De Engelandvaarders namen bezit van de logger en kwamen op dinsdag 1 september 1942 aan in het Engelse West Hartlepool. Het laatste deel van de reis werden ze begeleid door een Engelse bewapende trawler. De meeste bemanningsleden traden nadien toe tot de marine of monsterden aan op een koopvaardijschip. Schipper Grootveld en zijn V-Mann Dijkstra werden verschillende keren verhoord door de Engelse inlichtingendienst in Camp 020 en vervolgens tot na de Tweede Wereldoorlog gedetineerd in een interneringskamp op het eiland Man. Op 2 juli 1945 werd Grootveld overgebracht naar het Huis van Bewaring in Scheveningen en vervolgens naar dat in Amsterdam. In april 1946 werd hij vrijgelaten en enkele jaren later kreeg hij een schadeloosstelling. Deze had uitsluitend betrekking op de periode die Grootveld na de oorlog in detentie in Nederland had doorgebracht.

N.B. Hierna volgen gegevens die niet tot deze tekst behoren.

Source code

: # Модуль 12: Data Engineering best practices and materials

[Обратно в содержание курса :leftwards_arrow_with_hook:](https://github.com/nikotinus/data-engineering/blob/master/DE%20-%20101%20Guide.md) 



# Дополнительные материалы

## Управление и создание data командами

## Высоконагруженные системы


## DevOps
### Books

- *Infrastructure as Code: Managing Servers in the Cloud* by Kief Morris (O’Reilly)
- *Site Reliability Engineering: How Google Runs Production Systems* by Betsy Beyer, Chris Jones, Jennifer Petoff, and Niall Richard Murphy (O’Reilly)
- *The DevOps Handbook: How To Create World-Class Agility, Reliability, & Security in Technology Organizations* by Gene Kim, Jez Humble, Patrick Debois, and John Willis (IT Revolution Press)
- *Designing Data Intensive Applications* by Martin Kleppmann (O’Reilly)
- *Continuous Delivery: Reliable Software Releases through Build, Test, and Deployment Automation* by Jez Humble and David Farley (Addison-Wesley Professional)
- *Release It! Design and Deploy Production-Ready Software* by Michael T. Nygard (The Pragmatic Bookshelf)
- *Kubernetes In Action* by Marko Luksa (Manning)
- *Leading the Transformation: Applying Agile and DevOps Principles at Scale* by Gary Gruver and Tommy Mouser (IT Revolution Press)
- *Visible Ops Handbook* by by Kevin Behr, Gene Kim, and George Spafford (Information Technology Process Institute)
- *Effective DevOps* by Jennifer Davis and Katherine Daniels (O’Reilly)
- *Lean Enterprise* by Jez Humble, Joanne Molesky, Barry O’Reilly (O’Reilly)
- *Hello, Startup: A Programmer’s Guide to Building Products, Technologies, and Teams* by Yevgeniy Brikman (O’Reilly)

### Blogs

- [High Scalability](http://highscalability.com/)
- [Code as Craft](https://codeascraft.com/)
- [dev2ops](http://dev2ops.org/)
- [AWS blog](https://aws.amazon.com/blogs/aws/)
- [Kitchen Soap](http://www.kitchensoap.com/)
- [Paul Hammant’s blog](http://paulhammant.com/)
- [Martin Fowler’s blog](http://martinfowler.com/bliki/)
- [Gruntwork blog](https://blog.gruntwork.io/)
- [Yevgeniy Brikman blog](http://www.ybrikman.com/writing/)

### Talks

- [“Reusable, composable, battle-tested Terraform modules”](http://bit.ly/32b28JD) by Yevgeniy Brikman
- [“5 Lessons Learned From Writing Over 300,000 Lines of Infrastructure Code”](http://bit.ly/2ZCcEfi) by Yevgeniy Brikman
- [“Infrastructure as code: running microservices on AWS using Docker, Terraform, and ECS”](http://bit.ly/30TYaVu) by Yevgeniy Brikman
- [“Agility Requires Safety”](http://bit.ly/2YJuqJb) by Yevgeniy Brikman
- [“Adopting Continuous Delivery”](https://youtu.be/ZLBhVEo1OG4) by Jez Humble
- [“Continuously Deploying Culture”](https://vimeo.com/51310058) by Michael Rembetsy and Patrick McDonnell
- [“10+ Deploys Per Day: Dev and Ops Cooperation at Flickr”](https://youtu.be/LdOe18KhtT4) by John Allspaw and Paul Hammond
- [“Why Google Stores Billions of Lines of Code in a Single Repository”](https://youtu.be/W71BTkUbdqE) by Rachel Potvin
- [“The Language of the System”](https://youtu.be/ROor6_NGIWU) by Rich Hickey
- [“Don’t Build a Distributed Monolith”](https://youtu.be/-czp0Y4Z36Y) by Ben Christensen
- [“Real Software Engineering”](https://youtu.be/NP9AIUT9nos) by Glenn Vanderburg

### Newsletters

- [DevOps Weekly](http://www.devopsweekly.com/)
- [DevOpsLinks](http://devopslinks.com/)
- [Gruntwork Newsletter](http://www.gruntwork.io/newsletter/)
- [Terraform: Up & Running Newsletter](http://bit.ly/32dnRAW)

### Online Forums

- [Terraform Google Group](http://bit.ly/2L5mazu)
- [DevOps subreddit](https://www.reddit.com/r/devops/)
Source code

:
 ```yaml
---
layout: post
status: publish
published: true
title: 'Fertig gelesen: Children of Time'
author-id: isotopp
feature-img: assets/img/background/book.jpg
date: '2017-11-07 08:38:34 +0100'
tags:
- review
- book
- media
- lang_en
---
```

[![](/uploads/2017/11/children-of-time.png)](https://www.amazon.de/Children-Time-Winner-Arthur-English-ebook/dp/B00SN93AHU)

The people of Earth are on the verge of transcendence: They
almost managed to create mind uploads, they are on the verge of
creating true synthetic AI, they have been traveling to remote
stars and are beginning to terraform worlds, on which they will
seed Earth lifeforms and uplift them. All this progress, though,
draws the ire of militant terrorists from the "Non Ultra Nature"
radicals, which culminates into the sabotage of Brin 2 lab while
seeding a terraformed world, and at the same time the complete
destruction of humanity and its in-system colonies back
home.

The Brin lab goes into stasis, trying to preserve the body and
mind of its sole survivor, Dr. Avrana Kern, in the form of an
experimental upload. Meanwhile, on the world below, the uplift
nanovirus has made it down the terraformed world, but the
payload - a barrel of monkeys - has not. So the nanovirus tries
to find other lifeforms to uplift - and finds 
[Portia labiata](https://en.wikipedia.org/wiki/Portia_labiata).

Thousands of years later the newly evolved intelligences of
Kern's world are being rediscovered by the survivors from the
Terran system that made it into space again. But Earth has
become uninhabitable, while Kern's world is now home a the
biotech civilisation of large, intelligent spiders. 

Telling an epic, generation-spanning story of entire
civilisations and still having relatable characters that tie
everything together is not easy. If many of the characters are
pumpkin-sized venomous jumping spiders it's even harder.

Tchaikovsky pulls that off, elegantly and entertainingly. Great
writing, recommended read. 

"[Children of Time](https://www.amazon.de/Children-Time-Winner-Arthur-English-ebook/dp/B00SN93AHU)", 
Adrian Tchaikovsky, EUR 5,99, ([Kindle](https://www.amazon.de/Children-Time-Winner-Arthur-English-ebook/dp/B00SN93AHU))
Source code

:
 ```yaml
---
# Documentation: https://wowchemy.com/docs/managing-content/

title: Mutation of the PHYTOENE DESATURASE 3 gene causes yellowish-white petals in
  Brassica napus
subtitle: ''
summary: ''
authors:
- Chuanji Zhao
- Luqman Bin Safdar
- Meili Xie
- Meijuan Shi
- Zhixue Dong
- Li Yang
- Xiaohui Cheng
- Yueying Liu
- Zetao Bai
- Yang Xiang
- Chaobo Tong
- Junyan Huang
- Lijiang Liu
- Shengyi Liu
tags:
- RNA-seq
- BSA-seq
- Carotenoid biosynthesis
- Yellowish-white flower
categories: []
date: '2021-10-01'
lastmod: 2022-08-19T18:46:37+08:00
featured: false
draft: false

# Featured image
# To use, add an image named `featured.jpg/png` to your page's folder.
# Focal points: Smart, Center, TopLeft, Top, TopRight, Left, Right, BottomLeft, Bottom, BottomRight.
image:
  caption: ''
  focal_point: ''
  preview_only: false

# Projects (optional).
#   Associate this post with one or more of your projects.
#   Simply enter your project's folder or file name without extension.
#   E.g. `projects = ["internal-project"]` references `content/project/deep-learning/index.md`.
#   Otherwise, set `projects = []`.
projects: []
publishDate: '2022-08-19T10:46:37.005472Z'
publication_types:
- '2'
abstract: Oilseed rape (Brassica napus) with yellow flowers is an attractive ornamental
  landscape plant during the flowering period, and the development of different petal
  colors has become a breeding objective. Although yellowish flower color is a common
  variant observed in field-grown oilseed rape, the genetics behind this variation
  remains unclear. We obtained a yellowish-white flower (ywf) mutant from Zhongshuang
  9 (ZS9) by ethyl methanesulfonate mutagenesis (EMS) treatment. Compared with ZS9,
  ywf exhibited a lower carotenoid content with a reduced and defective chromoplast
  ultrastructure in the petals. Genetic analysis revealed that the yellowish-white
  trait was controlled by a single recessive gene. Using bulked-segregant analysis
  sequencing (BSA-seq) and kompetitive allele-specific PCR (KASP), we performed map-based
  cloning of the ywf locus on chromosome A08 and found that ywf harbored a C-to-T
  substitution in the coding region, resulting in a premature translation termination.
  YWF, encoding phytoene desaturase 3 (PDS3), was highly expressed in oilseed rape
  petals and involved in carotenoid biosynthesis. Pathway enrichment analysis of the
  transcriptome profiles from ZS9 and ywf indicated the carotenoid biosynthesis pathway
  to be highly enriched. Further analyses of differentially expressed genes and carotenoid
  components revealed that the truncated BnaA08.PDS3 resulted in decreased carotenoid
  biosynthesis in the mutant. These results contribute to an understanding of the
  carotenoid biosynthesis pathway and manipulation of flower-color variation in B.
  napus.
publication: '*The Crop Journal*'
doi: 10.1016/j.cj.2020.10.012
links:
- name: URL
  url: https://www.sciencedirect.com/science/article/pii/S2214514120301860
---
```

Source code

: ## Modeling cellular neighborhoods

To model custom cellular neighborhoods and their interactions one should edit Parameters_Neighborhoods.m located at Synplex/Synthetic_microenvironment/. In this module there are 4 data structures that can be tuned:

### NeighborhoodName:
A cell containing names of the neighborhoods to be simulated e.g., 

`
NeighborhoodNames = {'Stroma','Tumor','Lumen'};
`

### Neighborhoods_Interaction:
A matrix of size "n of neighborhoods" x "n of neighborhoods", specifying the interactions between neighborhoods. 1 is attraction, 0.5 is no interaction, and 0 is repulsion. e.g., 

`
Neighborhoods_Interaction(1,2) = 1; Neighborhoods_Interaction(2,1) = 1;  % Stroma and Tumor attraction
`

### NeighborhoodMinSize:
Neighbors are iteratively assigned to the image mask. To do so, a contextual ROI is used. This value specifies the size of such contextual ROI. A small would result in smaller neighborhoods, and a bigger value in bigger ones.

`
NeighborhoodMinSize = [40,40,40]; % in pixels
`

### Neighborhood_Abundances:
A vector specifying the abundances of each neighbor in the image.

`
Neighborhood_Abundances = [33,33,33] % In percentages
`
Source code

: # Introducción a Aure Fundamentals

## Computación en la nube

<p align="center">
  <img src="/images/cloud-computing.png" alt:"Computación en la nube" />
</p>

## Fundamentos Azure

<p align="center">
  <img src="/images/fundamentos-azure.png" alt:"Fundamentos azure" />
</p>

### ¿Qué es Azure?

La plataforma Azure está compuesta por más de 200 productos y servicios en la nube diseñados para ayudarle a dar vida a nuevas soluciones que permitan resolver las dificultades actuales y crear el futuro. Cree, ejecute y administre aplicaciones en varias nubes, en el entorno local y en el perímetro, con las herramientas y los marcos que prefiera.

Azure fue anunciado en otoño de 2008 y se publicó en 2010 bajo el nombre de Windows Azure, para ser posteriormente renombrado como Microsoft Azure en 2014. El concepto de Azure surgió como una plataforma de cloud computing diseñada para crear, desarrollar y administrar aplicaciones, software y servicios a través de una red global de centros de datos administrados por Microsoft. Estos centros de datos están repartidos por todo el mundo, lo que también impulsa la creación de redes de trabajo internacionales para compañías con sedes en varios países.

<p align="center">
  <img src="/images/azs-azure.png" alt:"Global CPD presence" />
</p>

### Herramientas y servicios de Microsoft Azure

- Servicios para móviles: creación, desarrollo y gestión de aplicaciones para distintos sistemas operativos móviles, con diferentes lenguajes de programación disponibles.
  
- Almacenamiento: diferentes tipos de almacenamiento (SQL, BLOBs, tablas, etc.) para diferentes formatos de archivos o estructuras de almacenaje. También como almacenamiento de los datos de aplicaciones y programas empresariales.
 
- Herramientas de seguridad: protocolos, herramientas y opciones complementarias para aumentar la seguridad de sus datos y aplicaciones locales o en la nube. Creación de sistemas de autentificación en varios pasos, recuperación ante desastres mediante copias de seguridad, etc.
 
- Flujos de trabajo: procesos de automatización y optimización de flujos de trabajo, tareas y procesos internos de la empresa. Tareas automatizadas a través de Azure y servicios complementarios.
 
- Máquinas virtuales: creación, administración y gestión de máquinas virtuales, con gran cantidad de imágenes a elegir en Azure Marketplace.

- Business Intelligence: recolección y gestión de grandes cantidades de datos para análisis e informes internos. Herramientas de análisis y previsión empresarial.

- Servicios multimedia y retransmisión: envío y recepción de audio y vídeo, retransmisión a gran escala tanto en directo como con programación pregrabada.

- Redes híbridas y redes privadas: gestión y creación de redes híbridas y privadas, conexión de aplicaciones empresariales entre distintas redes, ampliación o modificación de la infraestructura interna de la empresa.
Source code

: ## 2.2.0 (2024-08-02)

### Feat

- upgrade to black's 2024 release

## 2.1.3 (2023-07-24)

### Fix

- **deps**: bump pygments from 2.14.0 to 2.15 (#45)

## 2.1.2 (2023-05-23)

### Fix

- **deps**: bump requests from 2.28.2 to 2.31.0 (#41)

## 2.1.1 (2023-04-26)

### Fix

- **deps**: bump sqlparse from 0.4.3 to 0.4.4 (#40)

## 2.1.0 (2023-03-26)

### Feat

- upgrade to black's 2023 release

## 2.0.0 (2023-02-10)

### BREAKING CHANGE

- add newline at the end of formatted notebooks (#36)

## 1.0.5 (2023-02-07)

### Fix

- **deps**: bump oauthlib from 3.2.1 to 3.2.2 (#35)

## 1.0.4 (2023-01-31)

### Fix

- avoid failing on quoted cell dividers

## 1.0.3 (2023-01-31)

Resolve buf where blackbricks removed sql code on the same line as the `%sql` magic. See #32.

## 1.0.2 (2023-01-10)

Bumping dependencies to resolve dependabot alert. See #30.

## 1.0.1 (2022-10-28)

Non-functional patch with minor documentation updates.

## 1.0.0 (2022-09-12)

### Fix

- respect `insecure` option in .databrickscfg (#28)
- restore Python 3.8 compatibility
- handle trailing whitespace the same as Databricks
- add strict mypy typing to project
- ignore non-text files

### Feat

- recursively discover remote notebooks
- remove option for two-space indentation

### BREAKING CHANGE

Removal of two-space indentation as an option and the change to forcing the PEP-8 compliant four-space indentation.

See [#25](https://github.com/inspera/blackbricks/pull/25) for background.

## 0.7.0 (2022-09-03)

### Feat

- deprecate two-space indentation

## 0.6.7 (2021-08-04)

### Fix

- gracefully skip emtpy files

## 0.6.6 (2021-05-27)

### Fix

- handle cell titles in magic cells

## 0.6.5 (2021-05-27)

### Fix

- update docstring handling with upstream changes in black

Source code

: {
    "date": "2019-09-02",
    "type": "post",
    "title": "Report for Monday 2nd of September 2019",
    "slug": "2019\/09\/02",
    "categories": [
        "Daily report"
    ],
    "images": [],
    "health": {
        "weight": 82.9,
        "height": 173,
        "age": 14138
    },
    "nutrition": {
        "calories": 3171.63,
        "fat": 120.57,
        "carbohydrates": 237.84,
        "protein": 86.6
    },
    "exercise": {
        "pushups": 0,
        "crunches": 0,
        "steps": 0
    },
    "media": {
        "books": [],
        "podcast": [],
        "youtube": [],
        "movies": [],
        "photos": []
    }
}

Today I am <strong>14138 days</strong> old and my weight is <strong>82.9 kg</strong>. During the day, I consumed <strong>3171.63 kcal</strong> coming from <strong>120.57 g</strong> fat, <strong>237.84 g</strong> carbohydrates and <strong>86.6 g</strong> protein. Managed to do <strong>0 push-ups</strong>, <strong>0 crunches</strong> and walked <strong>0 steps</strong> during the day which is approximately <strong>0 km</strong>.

Het uitgangspunt was dat de detentie, eerder in de oorlogsjaren in Engeland aan betrokkene opgelegd en ondergaan, volstond.

Het gegeven 'spionagelogger' kreeg een brede, landelijke, bekendheid door de kaping en door de geslaagde oversteek erna van de bemanning van de KW 110. Zonder deze spectaculaire muiterij zou het misbruik van de Nederlandse vissersschepen door de Duitse Kriegsmarine ongetwijfeld in de jaren na de Tweede Wereldoorlog in vergetelheid zijn geraakt.